**Data to use**
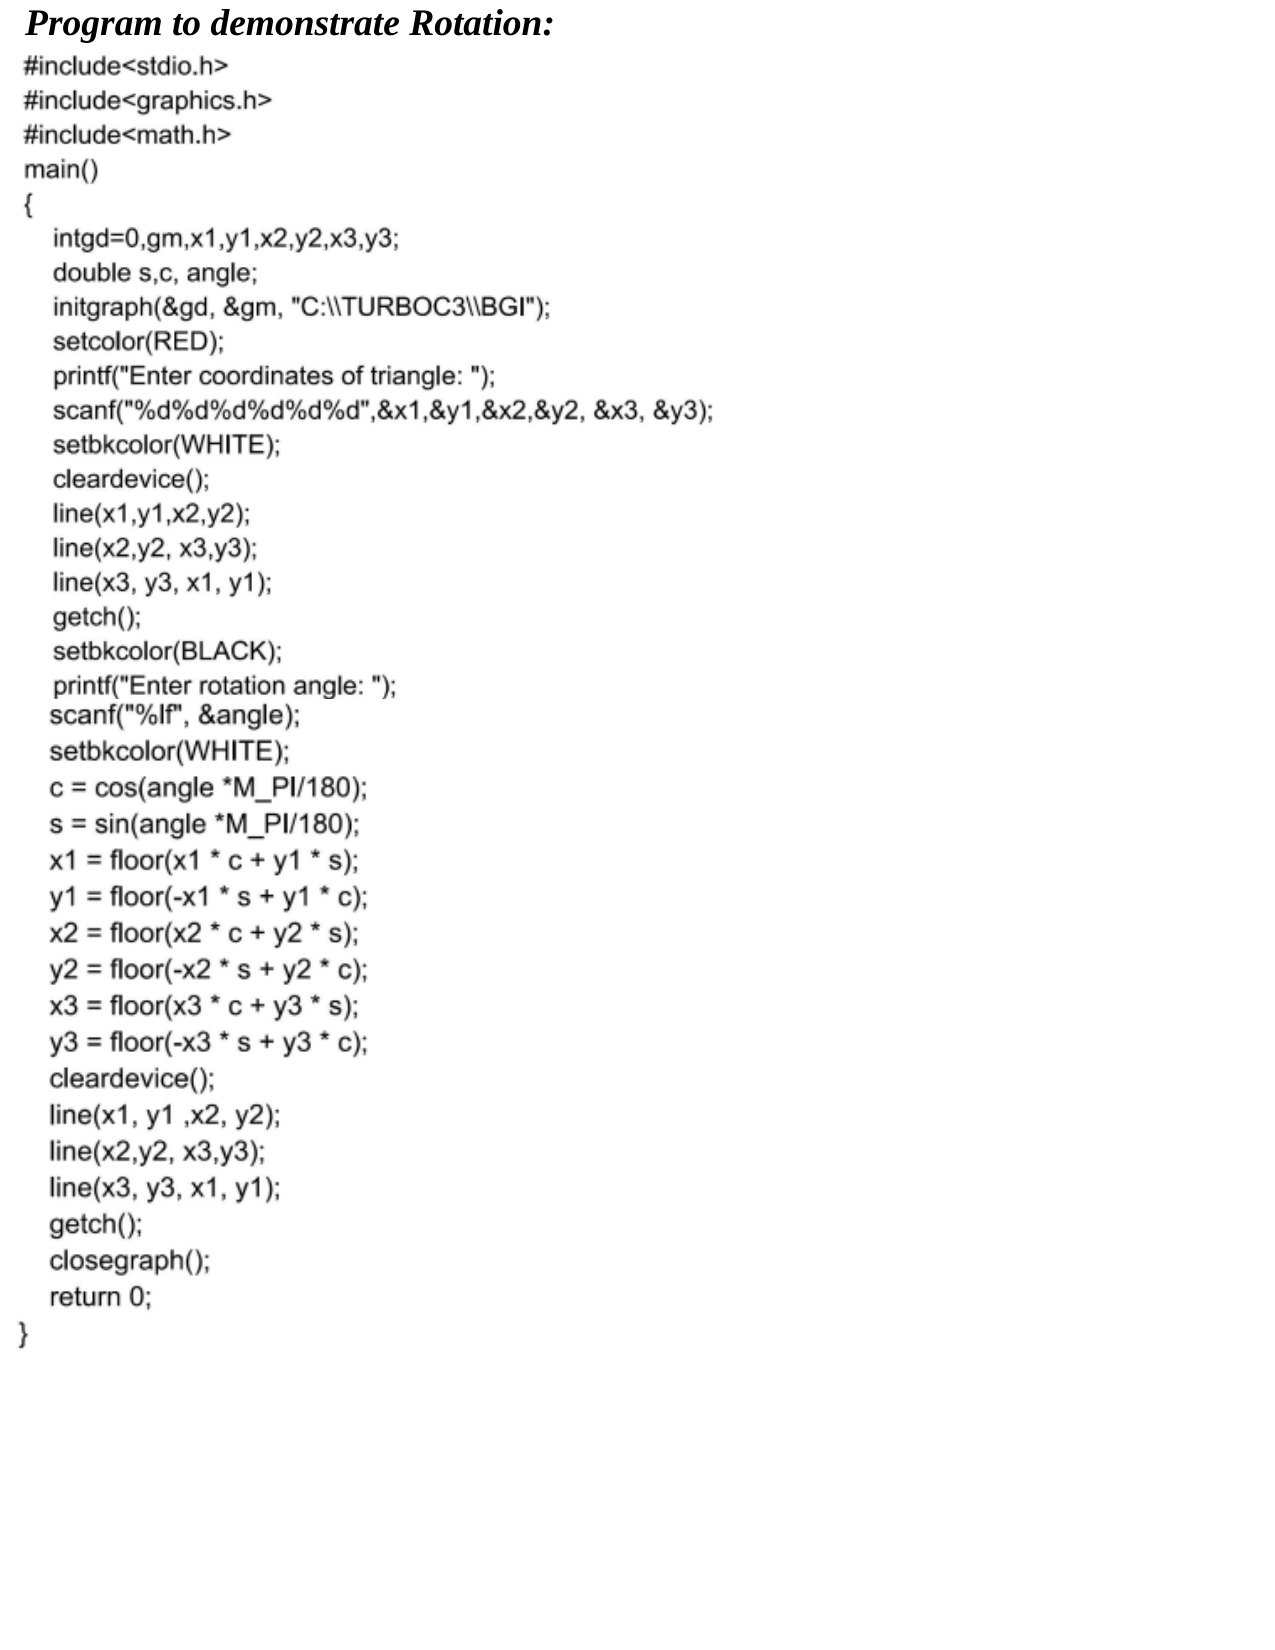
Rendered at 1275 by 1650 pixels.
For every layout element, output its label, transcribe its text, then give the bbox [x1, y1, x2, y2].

text Program to demonstrate Rotation: [0, 0, 1275, 43]
picture [0, 702, 421, 1350]
picture [0, 49, 719, 699]
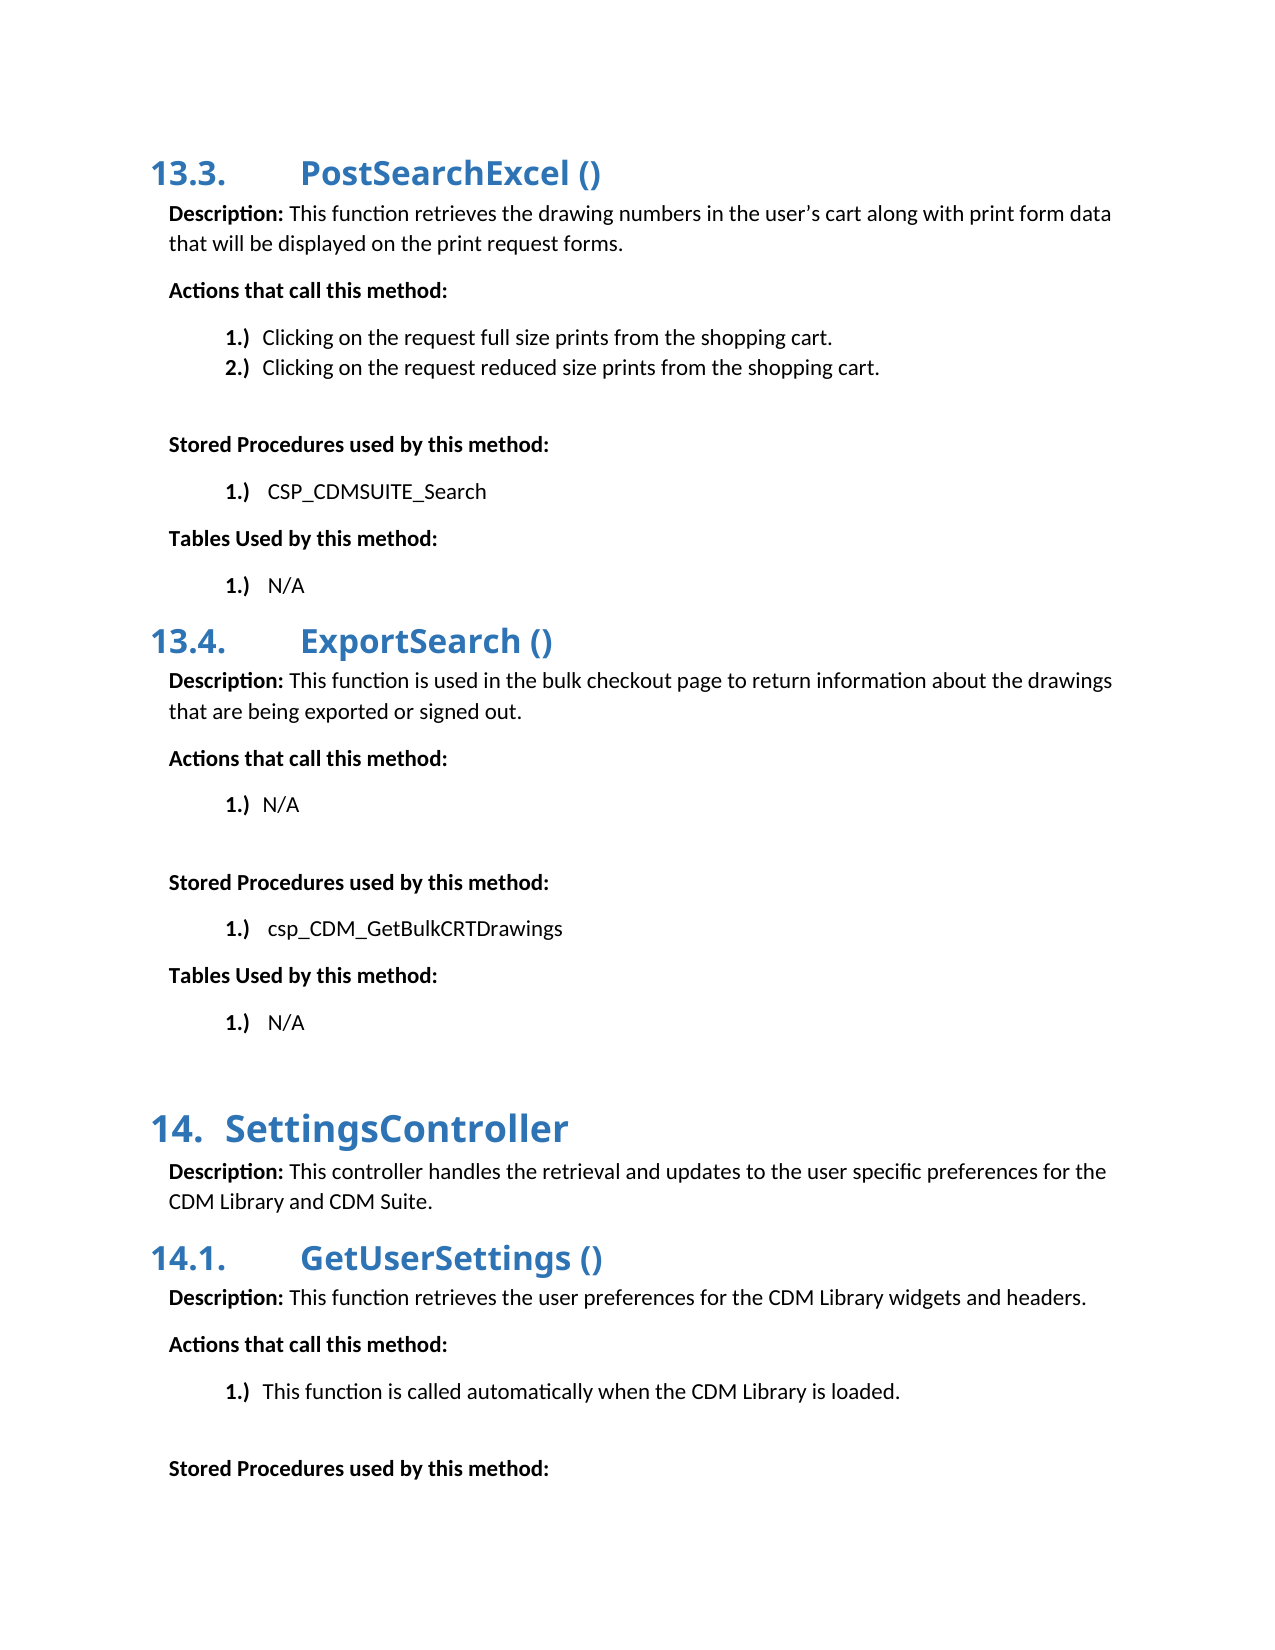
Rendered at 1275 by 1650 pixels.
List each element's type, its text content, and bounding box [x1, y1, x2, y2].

text Actions that call this method: [169, 276, 1125, 304]
text Actions that call this method: [169, 744, 1125, 772]
text Stored Procedures used by this method: [169, 430, 1125, 458]
text Tables Used by this method: [169, 961, 1125, 989]
text Description: This function is used in the bulk checkout page to return information about the drawings that are being exported or signed out. [169, 667, 1125, 725]
text GetUserSettings () [99, 1234, 1125, 1280]
list N/A [225, 791, 1125, 819]
text PostSearchExcel () [99, 150, 1125, 195]
list N/A [225, 1008, 1125, 1036]
text Description: This function retrieves the drawing numbers in the user’s cart along with print form data that will be displayed on the print request forms. [169, 199, 1125, 257]
text ExportSearch () [99, 618, 1125, 663]
list This function is called automatically when the CDM Library is loaded. [225, 1377, 1125, 1405]
text Stored Procedures used by this method: [169, 1454, 1125, 1482]
text Description: This controller handles the retrieval and updates to the user specific preferences for the CDM Library and CDM Suite. [169, 1157, 1125, 1215]
list csp_CDM_GetBulkCRTDrawings [225, 914, 1125, 943]
text Description: This function retrieves the user preferences for the CDM Library widgets and headers. [169, 1283, 1125, 1311]
list Clicking on the request reduced size prints from the shopping cart. [225, 353, 1125, 381]
text SettingsController [150, 1102, 1125, 1153]
list CSP_CDMSUITE_Search [225, 477, 1125, 505]
text Actions that call this method: [169, 1330, 1125, 1358]
list Clicking on the request full size prints from the shopping cart. [225, 323, 1125, 351]
text Stored Procedures used by this method: [169, 868, 1125, 896]
text Tables Used by this method: [169, 524, 1125, 552]
list N/A [225, 571, 1125, 599]
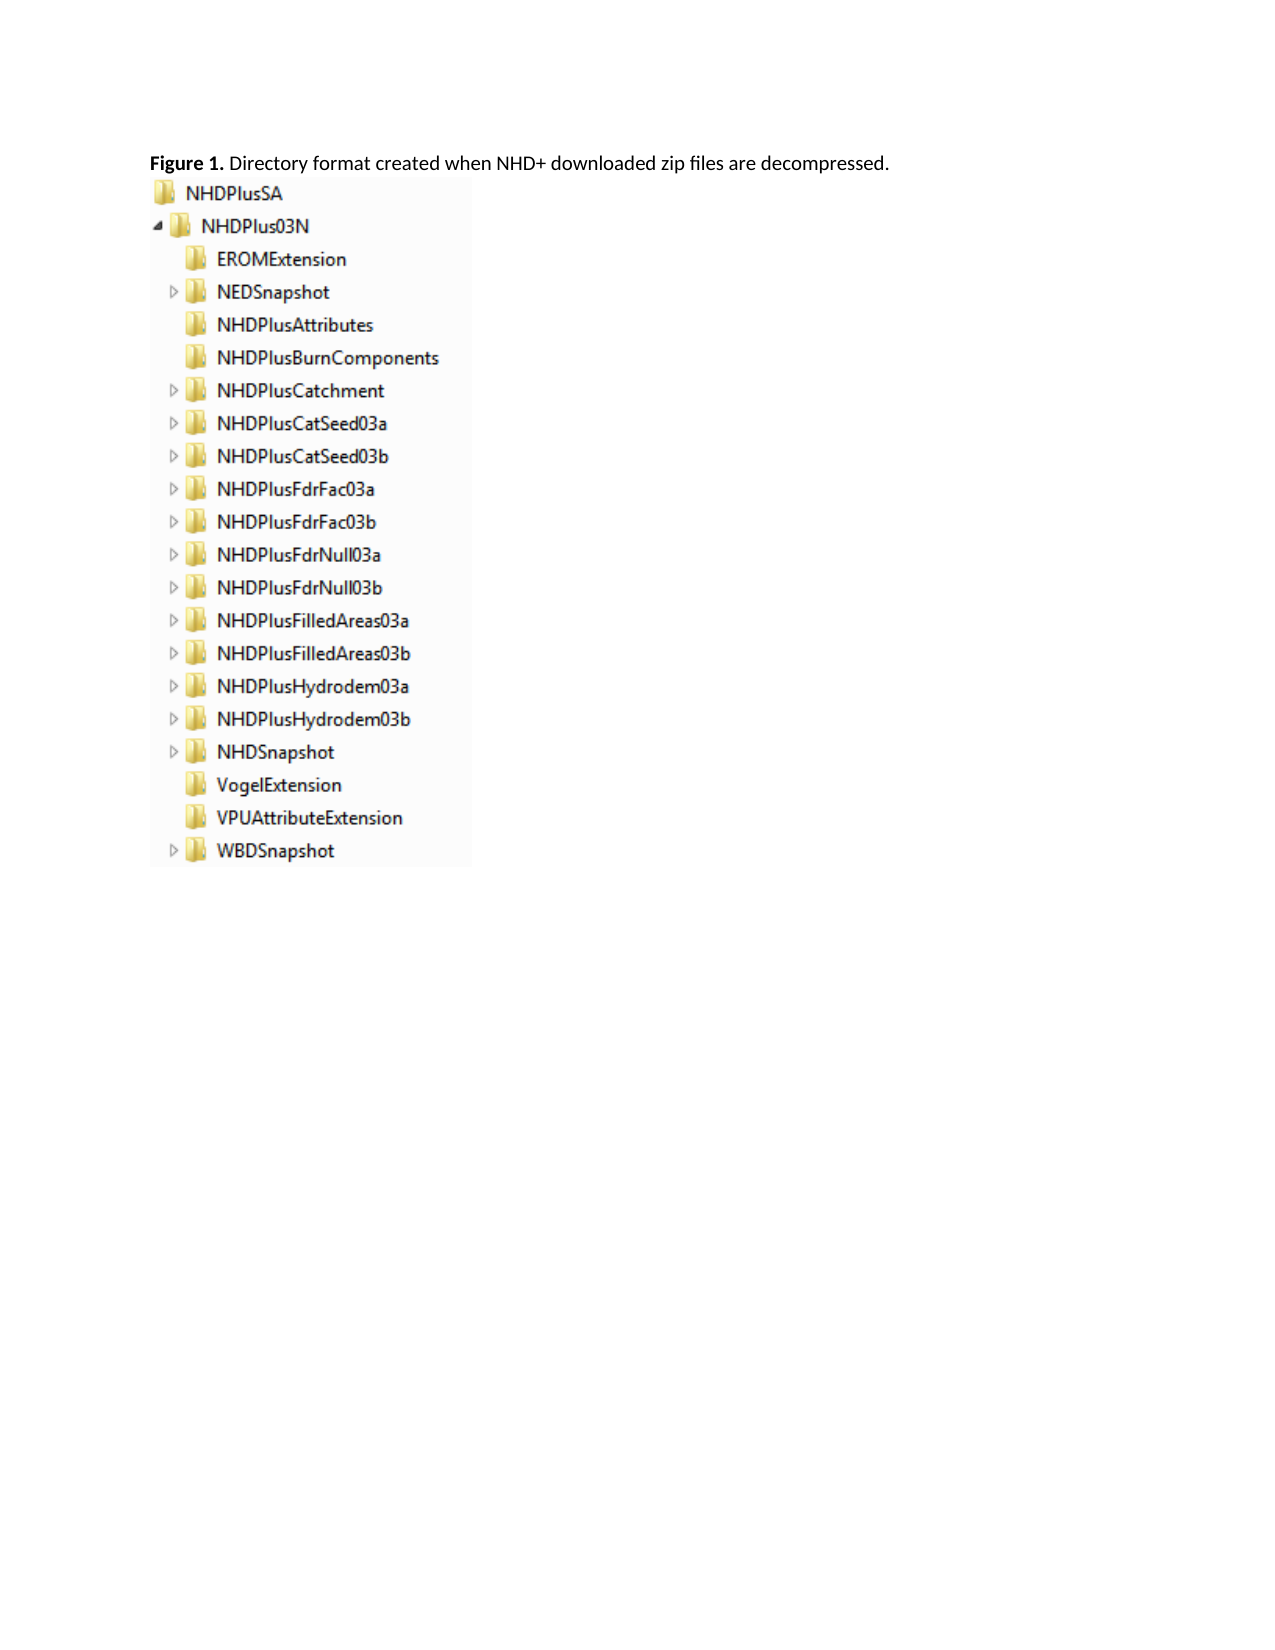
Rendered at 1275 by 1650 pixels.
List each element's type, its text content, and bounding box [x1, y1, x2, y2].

picture [150, 177, 472, 867]
text Figure 1. Directory format created when NHD+ downloaded zip files are decompressed. [150, 150, 1125, 175]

**Task instructions**
Restate the listing above word for word and skip each picture.

**Reply to the task**
Rendered at 1275 by 1650 pixels.
For every layout element, output its label, transcribe its text, then give the bbox [x1, y1, x2, y2].

text Program to demonstrate Rotation: [0, 0, 1275, 43]
picture [0, 702, 421, 1350]
picture [0, 49, 719, 699]
Rendered at 1275 by 1650 pixels.
List each element's type, its text content, and bounding box [x1, y1, x2, y2].

text Actions that call this method: [169, 276, 1125, 304]
text Actions that call this method: [169, 744, 1125, 772]
text Stored Procedures used by this method: [169, 430, 1125, 458]
text Tables Used by this method: [169, 961, 1125, 989]
text Description: This function is used in the bulk checkout page to return information about the drawings that are being exported or signed out. [169, 667, 1125, 725]
text GetUserSettings () [99, 1234, 1125, 1280]
list N/A [225, 791, 1125, 819]
text PostSearchExcel () [99, 150, 1125, 195]
list N/A [225, 1008, 1125, 1036]
text Description: This function retrieves the drawing numbers in the user’s cart along with print form data that will be displayed on the print request forms. [169, 199, 1125, 257]
text ExportSearch () [99, 618, 1125, 663]
list This function is called automatically when the CDM Library is loaded. [225, 1377, 1125, 1405]
text Stored Procedures used by this method: [169, 1454, 1125, 1482]
text Description: This controller handles the retrieval and updates to the user specific preferences for the CDM Library and CDM Suite. [169, 1157, 1125, 1215]
list csp_CDM_GetBulkCRTDrawings [225, 914, 1125, 943]
text Description: This function retrieves the user preferences for the CDM Library widgets and headers. [169, 1283, 1125, 1311]
list Clicking on the request reduced size prints from the shopping cart. [225, 353, 1125, 381]
text SettingsController [150, 1102, 1125, 1153]
list CSP_CDMSUITE_Search [225, 477, 1125, 505]
text Actions that call this method: [169, 1330, 1125, 1358]
list Clicking on the request full size prints from the shopping cart. [225, 323, 1125, 351]
text Stored Procedures used by this method: [169, 868, 1125, 896]
text Tables Used by this method: [169, 524, 1125, 552]
list N/A [225, 571, 1125, 599]
Rendered at 1275 by 1650 pixels.
List each element's type, its text content, and bounding box [x1, y1, x2, y2].

picture [150, 177, 472, 867]
text Figure 1. Directory format created when NHD+ downloaded zip files are decompressed. [150, 150, 1125, 175]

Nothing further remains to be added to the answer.